## Work request
Rewrite each line in the records below as one numbered list that runs across all of them, and leave out any blank lines.

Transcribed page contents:
· · · · · · ·
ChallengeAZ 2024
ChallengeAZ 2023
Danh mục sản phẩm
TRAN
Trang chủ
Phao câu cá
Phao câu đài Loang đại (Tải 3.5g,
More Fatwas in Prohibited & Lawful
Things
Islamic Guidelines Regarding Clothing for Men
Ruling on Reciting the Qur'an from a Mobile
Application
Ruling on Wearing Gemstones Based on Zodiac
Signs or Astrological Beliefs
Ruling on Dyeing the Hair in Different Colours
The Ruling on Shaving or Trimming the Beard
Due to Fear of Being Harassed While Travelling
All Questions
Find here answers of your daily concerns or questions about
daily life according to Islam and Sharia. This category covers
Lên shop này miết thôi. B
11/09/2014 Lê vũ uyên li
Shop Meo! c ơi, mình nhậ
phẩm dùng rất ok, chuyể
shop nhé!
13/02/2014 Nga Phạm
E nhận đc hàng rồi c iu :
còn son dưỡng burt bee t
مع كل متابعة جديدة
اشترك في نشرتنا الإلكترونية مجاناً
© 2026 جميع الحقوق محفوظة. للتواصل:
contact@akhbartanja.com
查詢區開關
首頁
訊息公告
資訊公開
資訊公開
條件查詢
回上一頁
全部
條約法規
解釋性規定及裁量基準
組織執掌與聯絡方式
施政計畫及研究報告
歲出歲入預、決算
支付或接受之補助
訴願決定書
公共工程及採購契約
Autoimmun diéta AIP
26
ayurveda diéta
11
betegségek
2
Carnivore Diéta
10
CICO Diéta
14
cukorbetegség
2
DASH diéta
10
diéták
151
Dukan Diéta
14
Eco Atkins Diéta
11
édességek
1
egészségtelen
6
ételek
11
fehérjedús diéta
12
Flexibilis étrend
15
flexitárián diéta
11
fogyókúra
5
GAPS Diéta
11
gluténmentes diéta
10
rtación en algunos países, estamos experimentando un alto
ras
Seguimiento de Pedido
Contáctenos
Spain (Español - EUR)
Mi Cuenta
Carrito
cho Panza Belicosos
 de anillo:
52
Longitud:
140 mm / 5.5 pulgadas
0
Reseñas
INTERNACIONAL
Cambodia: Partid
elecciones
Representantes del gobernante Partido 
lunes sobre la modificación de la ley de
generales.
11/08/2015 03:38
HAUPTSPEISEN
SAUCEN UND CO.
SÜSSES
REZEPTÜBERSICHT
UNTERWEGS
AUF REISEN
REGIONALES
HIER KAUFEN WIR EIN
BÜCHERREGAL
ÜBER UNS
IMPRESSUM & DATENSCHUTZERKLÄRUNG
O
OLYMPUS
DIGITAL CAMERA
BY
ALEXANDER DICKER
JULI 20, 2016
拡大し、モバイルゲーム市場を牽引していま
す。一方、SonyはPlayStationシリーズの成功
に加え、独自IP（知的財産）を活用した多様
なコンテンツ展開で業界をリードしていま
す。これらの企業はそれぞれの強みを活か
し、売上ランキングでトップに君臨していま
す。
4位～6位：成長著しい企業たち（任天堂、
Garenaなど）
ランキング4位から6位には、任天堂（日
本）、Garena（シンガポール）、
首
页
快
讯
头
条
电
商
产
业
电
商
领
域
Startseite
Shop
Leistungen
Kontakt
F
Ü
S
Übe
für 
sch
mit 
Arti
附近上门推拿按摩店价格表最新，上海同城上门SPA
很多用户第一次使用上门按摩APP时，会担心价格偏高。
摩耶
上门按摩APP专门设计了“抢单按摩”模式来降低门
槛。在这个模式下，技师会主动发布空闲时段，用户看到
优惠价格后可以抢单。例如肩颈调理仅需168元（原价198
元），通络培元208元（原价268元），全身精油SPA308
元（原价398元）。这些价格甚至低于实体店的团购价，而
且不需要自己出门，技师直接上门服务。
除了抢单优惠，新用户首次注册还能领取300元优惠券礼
· · · · · · ·
## Answer to this task
1. ChallengeAZ 2024
2. ChallengeAZ 2023
3. Danh mục sản phẩm
4. TRAN
5. Trang chủ
6. Phao câu cá
7. Phao câu đài Loang đại (Tải 3.5g,
8. More Fatwas in Prohibited & Lawful
9. Things
10. Islamic Guidelines Regarding Clothing for Men
11. Ruling on Reciting the Qur'an from a Mobile
12. Application
13. Ruling on Wearing Gemstones Based on Zodiac
14. Signs or Astrological Beliefs
15. Ruling on Dyeing the Hair in Different Colours
16. The Ruling on Shaving or Trimming the Beard
17. Due to Fear of Being Harassed While Travelling
18. All Questions
19. Find here answers of your daily concerns or questions about
20. daily life according to Islam and Sharia. This category covers
21. Lên shop này miết thôi. B
22. 11/09/2014 Lê vũ uyên li
23. Shop Meo! c ơi, mình nhậ
24. phẩm dùng rất ok, chuyể
25. shop nhé!
26. 13/02/2014 Nga Phạm
27. E nhận đc hàng rồi c iu :
28. còn son dưỡng burt bee t
29. مع كل متابعة جديدة
30. اشترك في نشرتنا الإلكترونية مجاناً
31. © 2026 جميع الحقوق محفوظة. للتواصل:
32. contact@akhbartanja.com
33. 查詢區開關
34. 首頁
35. 訊息公告
36. 資訊公開
37. 資訊公開
38. 條件查詢
39. 回上一頁
40. 全部
41. 條約法規
42. 解釋性規定及裁量基準
43. 組織執掌與聯絡方式
44. 施政計畫及研究報告
45. 歲出歲入預、決算
46. 支付或接受之補助
47. 訴願決定書
48. 公共工程及採購契約
49. Autoimmun diéta AIP
50. 26
51. ayurveda diéta
52. 11
53. betegségek
54. 2
55. Carnivore Diéta
56. 10
57. CICO Diéta
58. 14
59. cukorbetegség
60. 2
61. DASH diéta
62. 10
63. diéták
64. 151
65. Dukan Diéta
66. 14
67. Eco Atkins Diéta
68. 11
69. édességek
70. 1
71. egészségtelen
72. 6
73. ételek
74. 11
75. fehérjedús diéta
76. 12
77. Flexibilis étrend
78. 15
79. flexitárián diéta
80. 11
81. fogyókúra
82. 5
83. GAPS Diéta
84. 11
85. gluténmentes diéta
86. 10
87. rtación en algunos países, estamos experimentando un alto
88. ras
89. Seguimiento de Pedido
90. Contáctenos
91. Spain (Español - EUR)
92. Mi Cuenta
93. Carrito
94. cho Panza Belicosos
95.  de anillo:
96. 52
97. Longitud:
98. 140 mm / 5.5 pulgadas
99. 0
100. Reseñas
101. INTERNACIONAL
102. Cambodia: Partid
103. elecciones
104. Representantes del gobernante Partido 
105. lunes sobre la modificación de la ley de
106. generales.
107. 11/08/2015 03:38
108. HAUPTSPEISEN
109. SAUCEN UND CO.
110. SÜSSES
111. REZEPTÜBERSICHT
112. UNTERWEGS
113. AUF REISEN
114. REGIONALES
115. HIER KAUFEN WIR EIN
116. BÜCHERREGAL
117. ÜBER UNS
118. IMPRESSUM & DATENSCHUTZERKLÄRUNG
119. O
120. OLYMPUS
121. DIGITAL CAMERA
122. BY
123. ALEXANDER DICKER
124. JULI 20, 2016
125. 拡大し、モバイルゲーム市場を牽引していま
126. す。一方、SonyはPlayStationシリーズの成功
127. に加え、独自IP（知的財産）を活用した多様
128. なコンテンツ展開で業界をリードしていま
129. す。これらの企業はそれぞれの強みを活か
130. し、売上ランキングでトップに君臨していま
131. す。
132. 4位～6位：成長著しい企業たち（任天堂、
133. Garenaなど）
134. ランキング4位から6位には、任天堂（日
135. 本）、Garena（シンガポール）、
136. 首
137. 页
138. 快
139. 讯
140. 头
141. 条
142. 电
143. 商
144. 产
145. 业
146. 电
147. 商
148. 领
149. 域
150. Startseite
151. Shop
152. Leistungen
153. Kontakt
154. F
155. Ü
156. S
157. Übe
158. für 
159. sch
160. mit 
161. Arti
162. 附近上门推拿按摩店价格表最新，上海同城上门SPA
163. 很多用户第一次使用上门按摩APP时，会担心价格偏高。
164. 摩耶
165. 上门按摩APP专门设计了“抢单按摩”模式来降低门
166. 槛。在这个模式下，技师会主动发布空闲时段，用户看到
167. 优惠价格后可以抢单。例如肩颈调理仅需168元（原价198
168. 元），通络培元208元（原价268元），全身精油SPA308
169. 元（原价398元）。这些价格甚至低于实体店的团购价，而
170. 且不需要自己出门，技师直接上门服务。
171. 除了抢单优惠，新用户首次注册还能领取300元优惠券礼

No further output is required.